Print the text read from every one of the records below, keeping each line unchanged. Leave the pictures out.

BEGIN Provided material

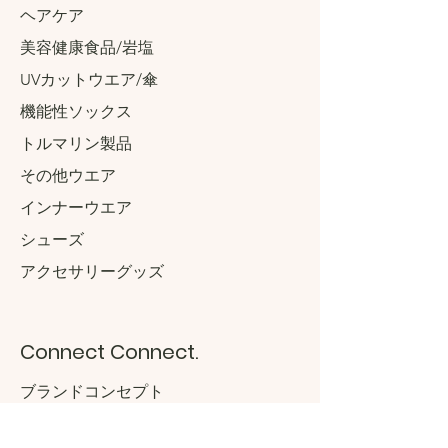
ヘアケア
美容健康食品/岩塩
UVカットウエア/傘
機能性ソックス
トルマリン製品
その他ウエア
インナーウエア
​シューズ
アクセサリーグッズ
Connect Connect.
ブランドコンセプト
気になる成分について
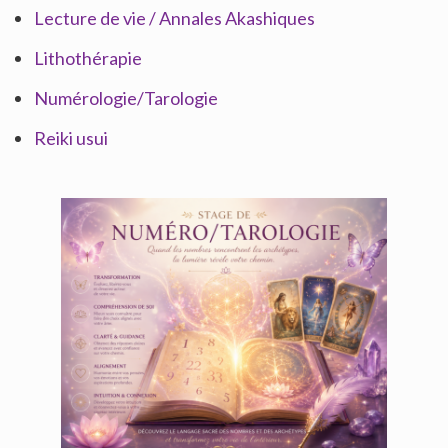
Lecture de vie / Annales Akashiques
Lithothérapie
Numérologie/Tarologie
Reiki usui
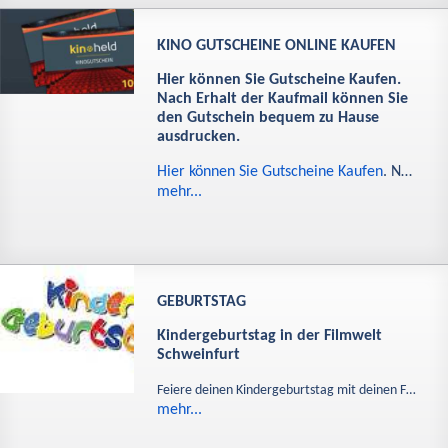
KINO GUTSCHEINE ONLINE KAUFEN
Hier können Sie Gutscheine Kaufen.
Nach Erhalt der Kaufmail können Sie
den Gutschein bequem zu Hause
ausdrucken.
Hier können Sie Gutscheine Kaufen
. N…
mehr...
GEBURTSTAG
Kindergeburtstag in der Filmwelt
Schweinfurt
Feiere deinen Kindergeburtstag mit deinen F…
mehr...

END Provided material

_Solution for this problem_
ヘアケア
美容健康食品/岩塩
UVカットウエア/傘
機能性ソックス
トルマリン製品
その他ウエア
インナーウエア
​シューズ
アクセサリーグッズ
Connect Connect.
ブランドコンセプト
気になる成分について
Lecture de vie / Annales Akashiques
Lithothérapie
Numérologie/Tarologie
Reiki usui
KINO GUTSCHEINE ONLINE KAUFEN
Hier können Sie Gutscheine Kaufen.
Nach Erhalt der Kaufmail können Sie
den Gutschein bequem zu Hause
ausdrucken.
Hier können Sie Gutscheine Kaufen
. N…
mehr...
GEBURTSTAG
Kindergeburtstag in der Filmwelt
Schweinfurt
Feiere deinen Kindergeburtstag mit deinen F…
mehr...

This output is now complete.